The dollar nursed losses against a basket of currencies on Friday and was on track for a weekly fall as investors focused on renewed economic strength in the eurozone.
The yen, meanwhile, edged down after a special bond purchase operation by the Bank of Japan to stem the rise in Japanese bond yields ,which had tracked their global peers higher.
The dollar index, which tracks the greenback against a basket of six major rivals, inched 0.1 per cent higher to 88.758 , holding above a three-year low of 88.429 set one week ago but still down 0.4 per cent for the week.
The yield on benchmark 10-year US Treasuries reached a high of 2.797 per cent early on Friday, probing its highest levels since April 2014.
“It's kind of counterintuitive. You'd think that with rates up, the dollar would be up, but investors are focusing their interest elsewhere,” such as further evidence that the European economy is picking up, said Jeff Kravetz, regional investment strategist at US Bank Wealth Management.
A survey released on Thursday showed eurozone manufacturing continued to boom last month, supporting expectations that the European Central Bank is on track to normalise monetary policy.
The euro edged down 0.1 per cent on the day to $1.2506 , but remained within sight of last week's 3-year high of $1.2538. For the week, it was up 0.6 per cent.
Against its Japanese counterpart, the dollar rose 0.3 per cent on the day to 109.73, moving away from a four-month nadir of 108.28 hit a week ago.
On Friday, the BOJ offered to buy an unlimited amount of JGBs with more than five to 10 years left to maturity at 2 basis points above the previous close, which is 0.110 per cent -- the same level at which it has offered similar unlimited buying in the past.
The BOJ also increased the amount of its planned buying in five- to 10-year JGBs to 450 billion yen from the previous 410 billion, an amount it had kept since late August.
Foreign exchange markets were largely unfazed by the Japanese central bank's move. The dollar drifted to its session low of 109.28 yen shortly afterward, before pushing higher.
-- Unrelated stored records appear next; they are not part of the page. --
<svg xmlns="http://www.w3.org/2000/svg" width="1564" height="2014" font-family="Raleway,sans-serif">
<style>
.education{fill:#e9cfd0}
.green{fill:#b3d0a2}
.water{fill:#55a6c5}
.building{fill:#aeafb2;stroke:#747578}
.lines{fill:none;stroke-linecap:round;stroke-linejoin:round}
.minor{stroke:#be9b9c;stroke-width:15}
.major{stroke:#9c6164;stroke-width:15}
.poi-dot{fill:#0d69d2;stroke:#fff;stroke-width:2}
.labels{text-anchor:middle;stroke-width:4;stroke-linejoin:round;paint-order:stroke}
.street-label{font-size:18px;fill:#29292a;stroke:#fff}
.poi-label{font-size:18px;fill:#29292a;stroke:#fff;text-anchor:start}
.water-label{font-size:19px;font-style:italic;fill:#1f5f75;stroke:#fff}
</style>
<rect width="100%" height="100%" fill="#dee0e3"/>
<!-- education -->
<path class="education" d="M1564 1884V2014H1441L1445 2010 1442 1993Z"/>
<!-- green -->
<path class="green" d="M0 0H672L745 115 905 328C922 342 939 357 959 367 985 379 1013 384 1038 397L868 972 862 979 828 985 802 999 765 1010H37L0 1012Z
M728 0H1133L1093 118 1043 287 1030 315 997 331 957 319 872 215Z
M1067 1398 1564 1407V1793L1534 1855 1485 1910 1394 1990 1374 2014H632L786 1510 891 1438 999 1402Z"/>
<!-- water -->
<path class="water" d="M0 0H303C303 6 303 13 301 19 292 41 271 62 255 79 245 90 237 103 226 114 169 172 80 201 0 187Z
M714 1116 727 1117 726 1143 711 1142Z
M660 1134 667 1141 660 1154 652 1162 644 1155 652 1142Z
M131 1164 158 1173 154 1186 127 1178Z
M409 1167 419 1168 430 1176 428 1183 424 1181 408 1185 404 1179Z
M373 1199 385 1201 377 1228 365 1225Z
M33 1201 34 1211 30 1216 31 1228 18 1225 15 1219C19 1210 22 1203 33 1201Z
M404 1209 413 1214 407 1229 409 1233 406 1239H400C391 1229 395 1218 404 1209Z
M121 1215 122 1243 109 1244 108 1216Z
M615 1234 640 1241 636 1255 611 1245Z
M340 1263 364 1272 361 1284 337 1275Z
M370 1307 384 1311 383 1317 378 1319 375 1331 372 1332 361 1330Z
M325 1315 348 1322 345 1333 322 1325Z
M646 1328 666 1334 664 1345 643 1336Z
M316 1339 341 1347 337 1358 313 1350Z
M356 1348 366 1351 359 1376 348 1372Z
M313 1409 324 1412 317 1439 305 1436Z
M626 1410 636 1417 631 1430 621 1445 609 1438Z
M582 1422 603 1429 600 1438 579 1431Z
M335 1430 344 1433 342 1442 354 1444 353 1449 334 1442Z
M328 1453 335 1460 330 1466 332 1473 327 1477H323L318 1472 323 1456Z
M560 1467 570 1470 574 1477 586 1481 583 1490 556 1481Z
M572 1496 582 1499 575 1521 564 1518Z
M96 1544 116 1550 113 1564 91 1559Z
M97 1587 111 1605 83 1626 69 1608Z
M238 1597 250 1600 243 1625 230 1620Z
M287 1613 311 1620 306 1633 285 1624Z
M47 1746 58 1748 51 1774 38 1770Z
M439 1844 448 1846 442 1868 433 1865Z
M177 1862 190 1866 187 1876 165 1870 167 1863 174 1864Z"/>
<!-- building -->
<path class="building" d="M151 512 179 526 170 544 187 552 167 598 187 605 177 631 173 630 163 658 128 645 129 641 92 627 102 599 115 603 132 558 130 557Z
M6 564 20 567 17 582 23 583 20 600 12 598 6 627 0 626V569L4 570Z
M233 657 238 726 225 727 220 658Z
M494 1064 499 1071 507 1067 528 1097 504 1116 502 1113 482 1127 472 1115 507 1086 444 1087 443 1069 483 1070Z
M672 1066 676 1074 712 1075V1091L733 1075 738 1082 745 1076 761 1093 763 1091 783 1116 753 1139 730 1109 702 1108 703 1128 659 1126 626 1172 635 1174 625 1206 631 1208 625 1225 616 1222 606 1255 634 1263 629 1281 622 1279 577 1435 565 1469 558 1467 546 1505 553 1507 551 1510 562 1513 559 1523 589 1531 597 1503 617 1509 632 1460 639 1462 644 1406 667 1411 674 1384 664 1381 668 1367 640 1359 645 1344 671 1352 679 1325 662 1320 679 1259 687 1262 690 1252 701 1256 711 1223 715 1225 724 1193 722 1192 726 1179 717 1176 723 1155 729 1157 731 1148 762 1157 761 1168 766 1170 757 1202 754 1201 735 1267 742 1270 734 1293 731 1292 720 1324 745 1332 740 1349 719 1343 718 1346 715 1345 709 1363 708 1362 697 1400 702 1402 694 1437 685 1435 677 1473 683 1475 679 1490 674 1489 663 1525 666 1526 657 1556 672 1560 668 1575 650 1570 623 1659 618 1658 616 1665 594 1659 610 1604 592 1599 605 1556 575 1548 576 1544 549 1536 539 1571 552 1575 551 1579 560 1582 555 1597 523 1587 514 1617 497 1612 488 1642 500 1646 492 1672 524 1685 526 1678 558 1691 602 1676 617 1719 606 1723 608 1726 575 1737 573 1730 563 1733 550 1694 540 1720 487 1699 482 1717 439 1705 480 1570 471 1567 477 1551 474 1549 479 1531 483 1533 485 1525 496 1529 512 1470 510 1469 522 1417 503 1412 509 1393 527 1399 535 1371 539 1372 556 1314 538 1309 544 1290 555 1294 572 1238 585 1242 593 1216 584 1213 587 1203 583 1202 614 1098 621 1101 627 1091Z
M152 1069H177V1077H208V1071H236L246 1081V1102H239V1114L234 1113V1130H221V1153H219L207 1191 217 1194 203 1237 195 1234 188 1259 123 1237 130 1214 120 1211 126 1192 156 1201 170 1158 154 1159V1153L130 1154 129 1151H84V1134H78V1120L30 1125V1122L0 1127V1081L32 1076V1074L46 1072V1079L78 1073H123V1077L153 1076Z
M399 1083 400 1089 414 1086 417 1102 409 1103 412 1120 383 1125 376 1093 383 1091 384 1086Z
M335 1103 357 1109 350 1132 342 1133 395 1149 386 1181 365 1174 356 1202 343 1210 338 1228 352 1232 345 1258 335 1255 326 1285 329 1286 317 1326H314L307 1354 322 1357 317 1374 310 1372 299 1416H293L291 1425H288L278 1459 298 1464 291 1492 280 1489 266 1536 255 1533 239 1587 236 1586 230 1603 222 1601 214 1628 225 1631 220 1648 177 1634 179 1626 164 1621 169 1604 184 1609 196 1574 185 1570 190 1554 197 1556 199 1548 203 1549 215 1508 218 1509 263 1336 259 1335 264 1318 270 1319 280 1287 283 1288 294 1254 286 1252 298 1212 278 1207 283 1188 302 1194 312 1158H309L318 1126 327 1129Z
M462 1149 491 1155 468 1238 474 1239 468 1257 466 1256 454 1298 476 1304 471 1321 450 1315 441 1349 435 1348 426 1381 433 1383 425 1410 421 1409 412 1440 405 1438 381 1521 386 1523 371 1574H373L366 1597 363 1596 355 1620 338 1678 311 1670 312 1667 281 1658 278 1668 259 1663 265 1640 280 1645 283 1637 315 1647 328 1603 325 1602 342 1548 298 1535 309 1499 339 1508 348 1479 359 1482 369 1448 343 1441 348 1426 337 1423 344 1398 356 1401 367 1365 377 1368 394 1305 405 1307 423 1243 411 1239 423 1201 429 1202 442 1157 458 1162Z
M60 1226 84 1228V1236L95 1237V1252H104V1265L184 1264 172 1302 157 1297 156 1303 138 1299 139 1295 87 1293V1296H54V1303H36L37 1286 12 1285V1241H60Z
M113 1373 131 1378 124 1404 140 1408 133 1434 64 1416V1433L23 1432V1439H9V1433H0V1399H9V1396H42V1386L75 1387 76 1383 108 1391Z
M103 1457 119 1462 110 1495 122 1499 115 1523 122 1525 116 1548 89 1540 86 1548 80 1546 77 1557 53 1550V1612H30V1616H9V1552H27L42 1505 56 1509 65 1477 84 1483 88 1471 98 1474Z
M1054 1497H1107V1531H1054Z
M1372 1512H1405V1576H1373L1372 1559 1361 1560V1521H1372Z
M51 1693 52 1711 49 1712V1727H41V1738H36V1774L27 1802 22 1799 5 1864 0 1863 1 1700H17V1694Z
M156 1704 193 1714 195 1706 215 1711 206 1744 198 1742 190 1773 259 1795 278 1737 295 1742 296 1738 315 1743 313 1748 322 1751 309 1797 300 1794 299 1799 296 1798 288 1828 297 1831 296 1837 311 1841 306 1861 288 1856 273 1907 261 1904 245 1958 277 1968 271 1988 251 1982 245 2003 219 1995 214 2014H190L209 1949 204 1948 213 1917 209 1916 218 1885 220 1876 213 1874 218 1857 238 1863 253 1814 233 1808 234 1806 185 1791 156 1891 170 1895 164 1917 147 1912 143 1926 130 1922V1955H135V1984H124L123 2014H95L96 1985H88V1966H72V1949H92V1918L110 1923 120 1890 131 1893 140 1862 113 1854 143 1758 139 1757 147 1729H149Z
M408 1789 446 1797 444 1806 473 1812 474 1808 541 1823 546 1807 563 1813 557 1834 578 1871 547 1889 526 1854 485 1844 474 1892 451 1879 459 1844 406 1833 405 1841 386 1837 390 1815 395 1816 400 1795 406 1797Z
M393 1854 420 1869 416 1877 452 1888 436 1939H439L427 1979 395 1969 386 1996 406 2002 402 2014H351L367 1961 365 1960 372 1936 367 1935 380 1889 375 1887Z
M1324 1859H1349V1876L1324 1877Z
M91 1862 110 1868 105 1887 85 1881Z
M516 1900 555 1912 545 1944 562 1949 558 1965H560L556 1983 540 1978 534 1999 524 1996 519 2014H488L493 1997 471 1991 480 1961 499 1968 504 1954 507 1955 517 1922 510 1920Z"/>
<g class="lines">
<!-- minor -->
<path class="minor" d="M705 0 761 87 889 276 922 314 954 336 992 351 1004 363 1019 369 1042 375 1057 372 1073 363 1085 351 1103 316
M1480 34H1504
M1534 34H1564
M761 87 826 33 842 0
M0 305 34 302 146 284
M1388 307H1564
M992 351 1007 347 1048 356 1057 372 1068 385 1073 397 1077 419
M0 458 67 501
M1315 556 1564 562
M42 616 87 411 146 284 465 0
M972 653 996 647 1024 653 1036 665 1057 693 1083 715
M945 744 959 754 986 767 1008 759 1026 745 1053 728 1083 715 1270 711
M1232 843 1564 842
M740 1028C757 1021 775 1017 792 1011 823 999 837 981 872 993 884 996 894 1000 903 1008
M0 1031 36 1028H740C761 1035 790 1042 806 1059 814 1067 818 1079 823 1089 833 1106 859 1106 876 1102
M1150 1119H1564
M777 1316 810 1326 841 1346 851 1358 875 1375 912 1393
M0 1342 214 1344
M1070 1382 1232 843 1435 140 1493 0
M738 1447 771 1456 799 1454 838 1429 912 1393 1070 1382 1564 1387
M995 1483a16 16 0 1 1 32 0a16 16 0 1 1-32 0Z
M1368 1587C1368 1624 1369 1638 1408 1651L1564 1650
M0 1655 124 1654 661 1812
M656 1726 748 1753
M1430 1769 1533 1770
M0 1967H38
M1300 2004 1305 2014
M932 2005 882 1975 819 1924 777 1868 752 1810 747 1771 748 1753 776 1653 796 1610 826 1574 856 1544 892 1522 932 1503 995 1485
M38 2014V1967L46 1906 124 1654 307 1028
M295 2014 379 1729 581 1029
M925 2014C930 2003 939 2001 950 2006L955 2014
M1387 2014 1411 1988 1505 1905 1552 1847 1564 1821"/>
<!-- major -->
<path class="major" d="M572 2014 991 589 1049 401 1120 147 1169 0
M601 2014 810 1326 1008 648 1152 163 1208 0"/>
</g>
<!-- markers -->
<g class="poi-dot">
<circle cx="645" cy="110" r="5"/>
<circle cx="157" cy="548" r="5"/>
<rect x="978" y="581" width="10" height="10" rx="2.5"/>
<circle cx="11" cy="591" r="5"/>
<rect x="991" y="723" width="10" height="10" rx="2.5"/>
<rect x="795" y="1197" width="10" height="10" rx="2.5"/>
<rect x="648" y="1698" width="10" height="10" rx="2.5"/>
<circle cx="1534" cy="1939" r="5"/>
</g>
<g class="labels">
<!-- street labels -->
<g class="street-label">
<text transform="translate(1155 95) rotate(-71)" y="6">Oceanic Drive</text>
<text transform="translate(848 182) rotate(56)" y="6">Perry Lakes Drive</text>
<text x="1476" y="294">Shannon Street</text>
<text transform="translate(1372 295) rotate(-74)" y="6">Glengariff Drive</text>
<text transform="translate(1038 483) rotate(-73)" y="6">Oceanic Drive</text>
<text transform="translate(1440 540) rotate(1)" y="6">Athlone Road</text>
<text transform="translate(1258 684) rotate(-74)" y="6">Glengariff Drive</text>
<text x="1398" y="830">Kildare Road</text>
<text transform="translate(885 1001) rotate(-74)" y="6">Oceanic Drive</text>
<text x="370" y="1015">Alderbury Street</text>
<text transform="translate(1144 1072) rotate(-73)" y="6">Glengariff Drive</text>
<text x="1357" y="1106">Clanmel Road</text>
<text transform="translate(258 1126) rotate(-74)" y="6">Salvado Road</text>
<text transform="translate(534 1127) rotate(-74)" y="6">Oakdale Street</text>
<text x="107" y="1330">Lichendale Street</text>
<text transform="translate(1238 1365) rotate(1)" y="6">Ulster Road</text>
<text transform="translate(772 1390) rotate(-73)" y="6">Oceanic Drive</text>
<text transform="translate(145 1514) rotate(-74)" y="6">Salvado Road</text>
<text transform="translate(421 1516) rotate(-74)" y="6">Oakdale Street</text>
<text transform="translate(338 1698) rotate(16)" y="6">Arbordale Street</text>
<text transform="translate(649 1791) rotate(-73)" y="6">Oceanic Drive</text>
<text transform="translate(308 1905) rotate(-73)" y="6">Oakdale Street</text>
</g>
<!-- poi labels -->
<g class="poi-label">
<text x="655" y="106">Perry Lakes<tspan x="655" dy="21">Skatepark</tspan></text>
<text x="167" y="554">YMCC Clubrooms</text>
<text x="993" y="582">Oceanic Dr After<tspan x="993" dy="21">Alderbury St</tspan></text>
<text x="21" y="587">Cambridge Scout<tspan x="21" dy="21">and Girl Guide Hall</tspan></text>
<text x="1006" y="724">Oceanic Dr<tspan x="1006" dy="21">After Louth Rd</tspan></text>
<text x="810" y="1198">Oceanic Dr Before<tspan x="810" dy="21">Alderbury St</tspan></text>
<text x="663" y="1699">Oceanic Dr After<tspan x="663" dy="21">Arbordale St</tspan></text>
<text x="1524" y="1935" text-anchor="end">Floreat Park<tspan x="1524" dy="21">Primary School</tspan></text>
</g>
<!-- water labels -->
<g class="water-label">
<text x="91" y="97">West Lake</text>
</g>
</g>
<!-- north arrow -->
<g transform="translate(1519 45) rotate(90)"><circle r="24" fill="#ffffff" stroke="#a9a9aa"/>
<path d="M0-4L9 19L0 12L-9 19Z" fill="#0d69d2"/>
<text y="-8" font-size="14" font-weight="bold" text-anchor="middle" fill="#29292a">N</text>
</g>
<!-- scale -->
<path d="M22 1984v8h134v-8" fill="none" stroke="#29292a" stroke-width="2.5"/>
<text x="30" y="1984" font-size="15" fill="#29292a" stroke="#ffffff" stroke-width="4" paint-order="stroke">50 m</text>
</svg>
“The BOJ's move today didn't have much of a forex market impact, as many market participants don't believe the BOJ wants to further expand its balance sheet,” said Masashi Murata, currency strategist for Brown Brothers Harriman in Tokyo.
“So today's announcement does not have much power to lift the dollar,” he said.
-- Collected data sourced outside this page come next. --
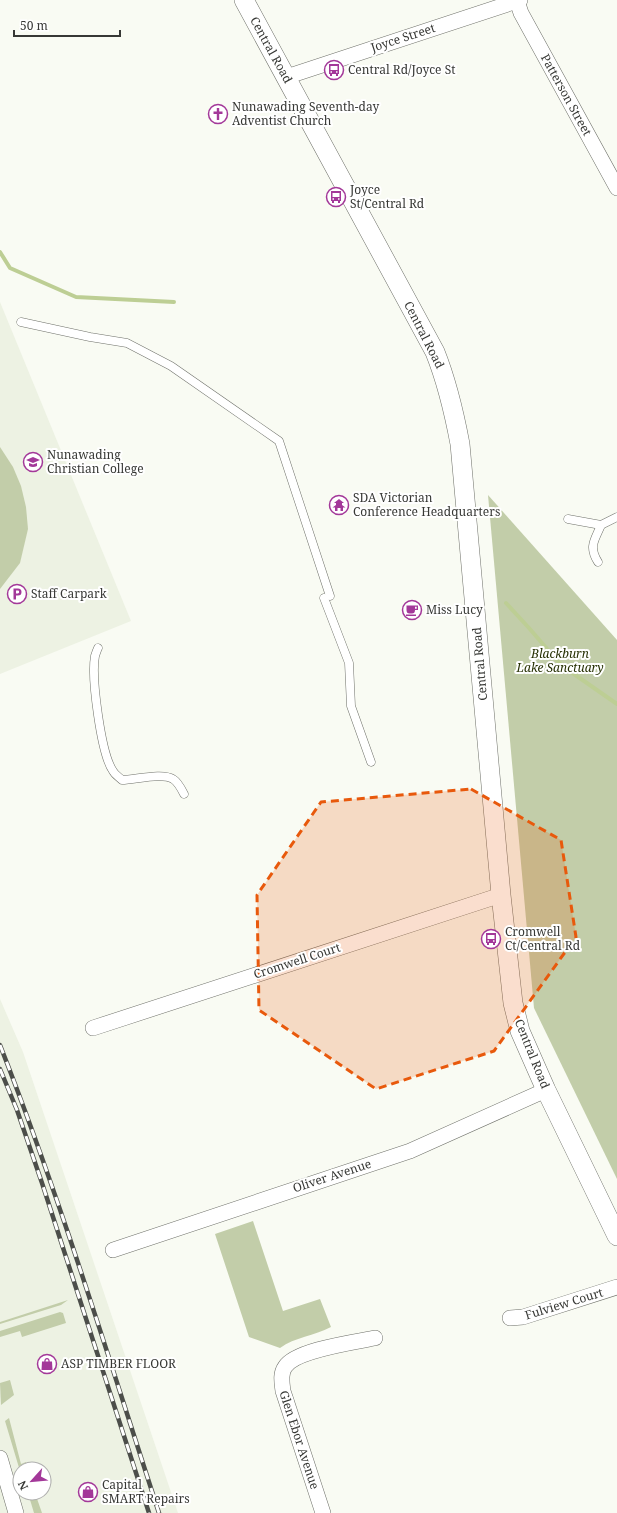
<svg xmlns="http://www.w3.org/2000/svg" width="617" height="1513" viewBox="0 0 617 1513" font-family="'Noto Serif',serif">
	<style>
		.built { fill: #edf2e3; fill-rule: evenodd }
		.green { fill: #c2cda9 }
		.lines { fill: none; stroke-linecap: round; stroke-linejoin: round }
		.stream { stroke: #bdce94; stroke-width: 4 }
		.service-casing { stroke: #6f716a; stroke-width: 9 }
		.minor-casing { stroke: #6f716a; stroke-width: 16 }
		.tertiary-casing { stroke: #6f716a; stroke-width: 20 }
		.service { stroke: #fff; stroke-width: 8 }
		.minor { stroke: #fff; stroke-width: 15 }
		.tertiary { stroke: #fff; stroke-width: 19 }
		.rail-casing { stroke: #4c4e4a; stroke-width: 4.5 }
		.rail { stroke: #fff; stroke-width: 3; stroke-dasharray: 9; stroke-linecap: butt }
		.marked { fill: #e8590c; fill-opacity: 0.2; stroke: #e8590c; stroke-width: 3; stroke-dasharray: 8 5; stroke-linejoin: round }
		.labels { text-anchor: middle; stroke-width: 4; stroke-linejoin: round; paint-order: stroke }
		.street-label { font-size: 12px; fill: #373835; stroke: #fff }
		.poi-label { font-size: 12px; fill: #373835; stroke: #fff; text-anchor: start }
		.park-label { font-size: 12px; font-style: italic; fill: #263003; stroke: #fff }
	</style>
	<rect width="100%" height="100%" fill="#f9fbf3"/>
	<g class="built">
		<path d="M 0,302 L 131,621 L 0,674 Z"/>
		<path d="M 0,999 L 23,1052 L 178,1513 L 0,1513 ZM 20,1469 L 44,1469 L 44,1493 L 20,1493 Z"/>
	</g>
	<g class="green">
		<path d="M 0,447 L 13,467 L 21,486 L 26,507 L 28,529 L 20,563 L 0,589 Z"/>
		<path d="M 488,495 L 617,640 L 617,1179 L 534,1008 Z"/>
		<path d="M 253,1221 L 283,1311 L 320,1299 L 331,1327 C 314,1336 295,1337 280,1348 L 249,1337 L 215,1234 Z"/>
		<path d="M 68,1300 L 61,1305 L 0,1324 L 0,1322 Z"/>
		<path d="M 60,1312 L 63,1313 L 66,1323 L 22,1337 L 20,1331 L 0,1337 L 0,1331 Z"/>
		<path d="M 10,1380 L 14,1395 L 1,1405 L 0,1383 Z"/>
		<path d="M 9,1418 L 21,1464 L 26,1462 L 28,1469 L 20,1469 L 20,1471 L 5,1421 Z"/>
		<path d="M 28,1493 L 35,1493 L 42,1513 L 34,1513 Z"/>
	</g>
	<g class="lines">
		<g class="stream">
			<path d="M 0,252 L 10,268 L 76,297 L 174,302"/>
			<path d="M 506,603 L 529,628 L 561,665 L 617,704"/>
		</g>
		<defs>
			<g id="service">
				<path d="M 21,322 L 90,337 L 127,343 L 171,366 L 279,441 L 330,596"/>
				<path d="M 568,519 L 601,525"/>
				<path d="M 598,562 C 588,546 595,540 601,525 L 617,517"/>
				<path d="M 324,598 L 349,663 L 351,706 L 371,762"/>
				<path d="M 98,648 C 97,650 96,653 95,656 C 91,677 101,754 113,771 C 115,775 119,777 122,780 C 135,780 162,772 173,779 C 178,782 181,788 184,794"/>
			</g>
			<g id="minor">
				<path d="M 517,1 L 521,13 L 617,188"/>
				<path d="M 286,77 L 520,0"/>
				<path d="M 93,1028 L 501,895"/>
				<path d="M 113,1250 L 410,1151 L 546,1090"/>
				<path d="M 510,1318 L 523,1317 L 617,1287"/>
				<path d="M 0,1458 L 16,1513"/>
				<path d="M 323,1513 L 283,1391 C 282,1383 280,1374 285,1367 C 295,1350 355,1342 375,1338"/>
			</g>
			<path id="tertiary" d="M 244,0 L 435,352 C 447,382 454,412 460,444 L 501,895 L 513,1003 L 520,1031 L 546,1090 L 617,1236"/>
		</defs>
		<use href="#service" class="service-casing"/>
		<use href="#minor" class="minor-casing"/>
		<use href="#tertiary" class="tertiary-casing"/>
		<use href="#service" class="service"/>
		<use href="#minor" class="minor"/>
		<use href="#tertiary" class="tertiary"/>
		<defs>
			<g id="rail">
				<path d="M 0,1045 C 60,1198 108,1356 159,1513"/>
				<path d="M 0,1069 L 17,1110 L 42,1183 L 149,1513"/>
			</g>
		</defs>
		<use href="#rail" class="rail-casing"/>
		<use href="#rail" class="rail"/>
	</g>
	<path class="marked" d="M 471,789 L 561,840 L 576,937 L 494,1051 L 376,1089 L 259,1010 L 257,895 L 321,802 Z"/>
	<defs>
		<symbol id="bus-ring" viewBox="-11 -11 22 22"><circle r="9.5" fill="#fff" stroke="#a33899" stroke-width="1.5"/><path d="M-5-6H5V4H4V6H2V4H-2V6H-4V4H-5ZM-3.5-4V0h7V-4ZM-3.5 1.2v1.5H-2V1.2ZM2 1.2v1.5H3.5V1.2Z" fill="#a33899"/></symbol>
		<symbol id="church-ring" viewBox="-11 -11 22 22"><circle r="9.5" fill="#fff" stroke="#a33899" stroke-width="1.5"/><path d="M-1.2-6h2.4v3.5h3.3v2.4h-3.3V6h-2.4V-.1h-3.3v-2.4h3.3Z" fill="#a33899"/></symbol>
		<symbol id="school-ring" viewBox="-11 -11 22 22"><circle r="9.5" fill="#fff" stroke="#a33899" stroke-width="1.5"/><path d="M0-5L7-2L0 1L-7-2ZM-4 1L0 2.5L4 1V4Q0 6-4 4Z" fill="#a33899"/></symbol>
		<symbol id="temple-ring" viewBox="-11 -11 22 22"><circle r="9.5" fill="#fff" stroke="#a33899" stroke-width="1.5"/><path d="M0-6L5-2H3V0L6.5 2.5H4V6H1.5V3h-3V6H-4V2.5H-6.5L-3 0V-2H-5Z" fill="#a33899"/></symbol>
		<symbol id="parking-ring" viewBox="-11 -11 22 22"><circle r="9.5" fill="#fff" stroke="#a33899" stroke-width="1.5"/><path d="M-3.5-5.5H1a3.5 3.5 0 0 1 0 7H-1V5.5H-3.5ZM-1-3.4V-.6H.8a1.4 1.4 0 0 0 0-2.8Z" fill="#a33899"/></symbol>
		<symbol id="cafe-ring" viewBox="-11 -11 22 22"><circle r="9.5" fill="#fff" stroke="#a33899" stroke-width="1.5"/><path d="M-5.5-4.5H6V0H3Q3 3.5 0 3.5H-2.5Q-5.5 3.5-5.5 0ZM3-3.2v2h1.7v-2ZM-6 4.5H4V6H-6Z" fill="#a33899"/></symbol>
		<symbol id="shop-ring" viewBox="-11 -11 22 22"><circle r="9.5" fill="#fff" stroke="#a33899" stroke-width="1.5"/><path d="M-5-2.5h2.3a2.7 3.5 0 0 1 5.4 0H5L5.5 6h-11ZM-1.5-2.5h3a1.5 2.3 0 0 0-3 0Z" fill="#a33899"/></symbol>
	</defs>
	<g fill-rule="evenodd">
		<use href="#bus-ring" x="323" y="59" width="22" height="22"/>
		<use href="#church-ring" x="207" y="103" width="22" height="22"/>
		<use href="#bus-ring" x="325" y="186" width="22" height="22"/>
		<use href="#school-ring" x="22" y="451" width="22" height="22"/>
		<use href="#temple-ring" x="328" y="494" width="22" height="22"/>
		<use href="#parking-ring" x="6" y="583" width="22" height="22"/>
		<use href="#cafe-ring" x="401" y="599" width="22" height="22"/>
		<use href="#bus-ring" x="480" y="928" width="22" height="22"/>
		<use href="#shop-ring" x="36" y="1353" width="22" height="22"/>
		<use href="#shop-ring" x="77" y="1481" width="22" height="22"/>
	</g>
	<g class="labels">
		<g class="street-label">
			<text transform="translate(403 38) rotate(-18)" y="4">Joyce Street</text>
			<text transform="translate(271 50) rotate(61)" y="4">Central Road</text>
			<text transform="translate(566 95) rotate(61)" y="4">Patterson Street</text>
			<text transform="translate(424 335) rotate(63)" y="4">Central Road</text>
			<text transform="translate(480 664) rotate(-95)" y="4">Central Road</text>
			<text transform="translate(297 961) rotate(-18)" y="4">Cromwell Court</text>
			<text transform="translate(532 1054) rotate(68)" y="4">Central Road</text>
			<text transform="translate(332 1176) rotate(-18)" y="4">Oliver Avenue</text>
			<text transform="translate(564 1304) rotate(-17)" y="4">Fulview Court</text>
			<text transform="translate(299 1440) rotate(72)" y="4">Glen Ebor Avenue</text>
		</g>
		<g class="poi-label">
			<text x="348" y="74">Central Rd/Joyce St</text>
			<text x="232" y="111">Nunawading Seventh-day<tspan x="232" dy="14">Adventist Church</tspan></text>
			<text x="350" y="194">Joyce<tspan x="350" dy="14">St/Central Rd</tspan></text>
			<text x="47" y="459">Nunawading<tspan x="47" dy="14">Christian College</tspan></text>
			<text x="353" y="502">SDA Victorian<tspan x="353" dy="14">Conference Headquarters</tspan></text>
			<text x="31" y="598">Staff Carpark</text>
			<text x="426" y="614">Miss Lucy</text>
			<text x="505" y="936">Cromwell<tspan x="505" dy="14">Ct/Central Rd</tspan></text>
			<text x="61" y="1368">ASP TIMBER FLOOR</text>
			<text x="102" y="1489">Capital<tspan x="102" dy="14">SMART Repairs</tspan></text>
		</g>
		<g class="park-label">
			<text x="560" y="658">Blackburn<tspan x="560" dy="14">Lake Sanctuary</tspan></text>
		</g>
	</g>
	<g transform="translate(32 1481) rotate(243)"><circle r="19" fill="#ffffff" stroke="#afafae"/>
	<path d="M0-3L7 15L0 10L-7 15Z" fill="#a33899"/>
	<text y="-6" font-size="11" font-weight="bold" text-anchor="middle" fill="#373835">N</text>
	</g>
	<path d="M14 30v6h106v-6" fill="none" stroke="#373835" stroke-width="2"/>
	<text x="20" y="30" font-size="12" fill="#373835" stroke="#ffffff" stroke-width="3" paint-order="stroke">50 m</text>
</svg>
Later on Friday, investors will be watching the US nonfarm payrolls report for January, for the latest clues on the strength of the US labour market.
Non-farm payrolls probably rose 180,000 jobs in January after increasing 148,000 in December, according to a Reuters survey of economists. The unemployment rate is forecast to be unchanged at a 17-year low of 4.1 per cent.
The Federal Reserve had left its benchmark interest rate unchanged on Wednesday, though many market participants expect a rate hike in March. The US central bank has forecast three rate increases this year, the same as in 2017.